# Daiwa Emblem surf rod?



## gonefishin757 (Jul 17, 2009)

give me your thoughts and opinons. 11"4 xtrahvy model 5-8oz


----------



## Loner (Sep 9, 2009)

gonefishin757 said:


> give me your thoughts and opinons. 11"4 xtrahvy model 5-8oz


I had one for 3 yrs and fished a blue yonder on it...(flea-fishing)
I was soooo happy with it I purchased another one....

Well this october as the it got light I made my 1st cast of the day with 4 ounces....
I THOUGHT I HADN'T put it together properly...
NOT!!!..
....I put it back together and REALLY BROKE IT ON THE SECOND CAST!!!

The female ferrel split completely....it was 3 yrs old....
Now I noticed that Daiwa has dis-continued them..

Took to to a local rod smith and he said NO WAY to fix it where I could trust it again....

BUT til it broke...I LOVED IT...caught a ton on it too....

IT AIN'T NO ROD for 8 ounces either.....5-6 is maxing it......I never threw over 5...


----------



## RW_20 (Oct 16, 2007)

Loner is right, I bought the team Daiwa version, (same Rod), broke it first week. They replaced it, but the rod is a lot lighter than rated. If you try to hit it with any weight at all, your gonna break it. Now if you are gonna stay light, I'd consider selling the one I have. It's only been used twice. It's in perfect condition.

Loner, if you still have the broken rod, I would suggest contacting Daiwa. They replaced mine with no questions asked.

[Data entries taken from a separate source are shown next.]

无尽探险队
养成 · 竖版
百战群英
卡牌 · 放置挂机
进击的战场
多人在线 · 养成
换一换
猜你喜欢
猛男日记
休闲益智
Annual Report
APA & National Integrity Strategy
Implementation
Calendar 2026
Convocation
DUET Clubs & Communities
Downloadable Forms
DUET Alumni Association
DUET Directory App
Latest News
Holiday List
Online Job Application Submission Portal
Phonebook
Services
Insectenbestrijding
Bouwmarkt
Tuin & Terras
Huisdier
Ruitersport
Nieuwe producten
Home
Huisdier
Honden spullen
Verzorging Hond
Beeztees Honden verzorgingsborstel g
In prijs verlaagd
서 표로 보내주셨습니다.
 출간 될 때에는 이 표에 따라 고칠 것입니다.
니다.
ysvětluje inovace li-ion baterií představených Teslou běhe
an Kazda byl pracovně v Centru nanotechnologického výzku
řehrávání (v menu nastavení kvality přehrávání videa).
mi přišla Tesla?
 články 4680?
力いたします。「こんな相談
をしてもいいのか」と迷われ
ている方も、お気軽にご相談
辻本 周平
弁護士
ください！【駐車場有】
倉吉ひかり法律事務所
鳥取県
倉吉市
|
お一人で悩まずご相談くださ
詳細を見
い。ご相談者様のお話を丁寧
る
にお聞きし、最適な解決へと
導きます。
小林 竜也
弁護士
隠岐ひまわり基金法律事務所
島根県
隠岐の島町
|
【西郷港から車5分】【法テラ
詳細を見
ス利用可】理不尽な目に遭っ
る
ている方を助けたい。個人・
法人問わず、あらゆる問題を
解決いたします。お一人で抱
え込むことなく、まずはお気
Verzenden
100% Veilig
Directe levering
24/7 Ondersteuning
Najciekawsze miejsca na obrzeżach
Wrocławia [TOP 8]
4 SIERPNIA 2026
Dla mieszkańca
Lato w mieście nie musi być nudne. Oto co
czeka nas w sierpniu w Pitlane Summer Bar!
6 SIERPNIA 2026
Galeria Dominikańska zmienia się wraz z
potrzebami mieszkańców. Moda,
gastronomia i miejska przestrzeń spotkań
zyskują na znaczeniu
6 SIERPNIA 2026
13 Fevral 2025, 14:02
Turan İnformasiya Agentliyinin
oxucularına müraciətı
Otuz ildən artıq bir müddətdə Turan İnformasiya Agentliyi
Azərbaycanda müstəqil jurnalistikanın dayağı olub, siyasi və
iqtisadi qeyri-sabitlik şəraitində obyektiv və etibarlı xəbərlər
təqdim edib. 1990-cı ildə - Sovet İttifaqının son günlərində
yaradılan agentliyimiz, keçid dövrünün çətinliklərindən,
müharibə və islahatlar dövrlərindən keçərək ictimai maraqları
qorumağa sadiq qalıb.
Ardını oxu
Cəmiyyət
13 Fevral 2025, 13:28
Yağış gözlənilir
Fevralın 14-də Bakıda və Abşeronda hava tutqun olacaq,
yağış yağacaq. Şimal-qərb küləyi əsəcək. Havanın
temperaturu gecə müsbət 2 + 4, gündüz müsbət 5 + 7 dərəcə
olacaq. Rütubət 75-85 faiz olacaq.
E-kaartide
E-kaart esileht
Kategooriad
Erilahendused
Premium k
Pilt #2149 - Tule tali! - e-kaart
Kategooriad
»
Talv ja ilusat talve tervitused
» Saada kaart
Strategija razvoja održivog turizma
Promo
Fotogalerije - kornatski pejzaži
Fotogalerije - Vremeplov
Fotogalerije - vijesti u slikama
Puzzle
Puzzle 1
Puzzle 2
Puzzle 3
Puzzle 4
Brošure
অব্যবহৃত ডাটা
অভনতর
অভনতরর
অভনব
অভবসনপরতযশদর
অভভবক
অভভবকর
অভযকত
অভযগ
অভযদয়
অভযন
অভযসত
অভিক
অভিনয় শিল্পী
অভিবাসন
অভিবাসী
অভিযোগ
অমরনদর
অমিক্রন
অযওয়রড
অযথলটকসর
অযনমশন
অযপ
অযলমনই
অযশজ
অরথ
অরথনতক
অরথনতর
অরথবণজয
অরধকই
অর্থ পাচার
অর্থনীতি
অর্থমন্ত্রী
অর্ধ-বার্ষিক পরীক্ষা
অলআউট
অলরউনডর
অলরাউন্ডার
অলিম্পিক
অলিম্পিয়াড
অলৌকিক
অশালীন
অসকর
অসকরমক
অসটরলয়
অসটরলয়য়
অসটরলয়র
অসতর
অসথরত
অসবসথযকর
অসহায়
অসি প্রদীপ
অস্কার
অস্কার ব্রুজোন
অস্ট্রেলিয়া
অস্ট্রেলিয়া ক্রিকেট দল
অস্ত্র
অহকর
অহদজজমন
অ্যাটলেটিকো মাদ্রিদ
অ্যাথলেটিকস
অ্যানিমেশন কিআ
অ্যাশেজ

Here's a link to the thread I posted back then.
http://www.pierandsurf.com/fishing-forum/showthread.php?t=60379&highlight=team+daiwa


----------



## robc22 (Oct 20, 2009)

*diawa rods*

I buddy of mine bought a saltiga rod and loves it....not a ballistic saltiga just a regular saltiga.....said it cost him $200


----------



## Seachaser (Sep 27, 2004)

I have the 4-7 rod. Best rod for the money I have. Daiwa changes models every year or two. I also have two of their spinning rods. Great bite detection and they have caught a pile of fish. They hang in their with all of my custom rods.


----------



## gonefishin757 (Jul 17, 2009)

*um*

yea i got one i plan on using 6oz so i think ill be alright. if mine breaks ill let yall know hopefully it dosent of course. i cant wait too throw it.


----------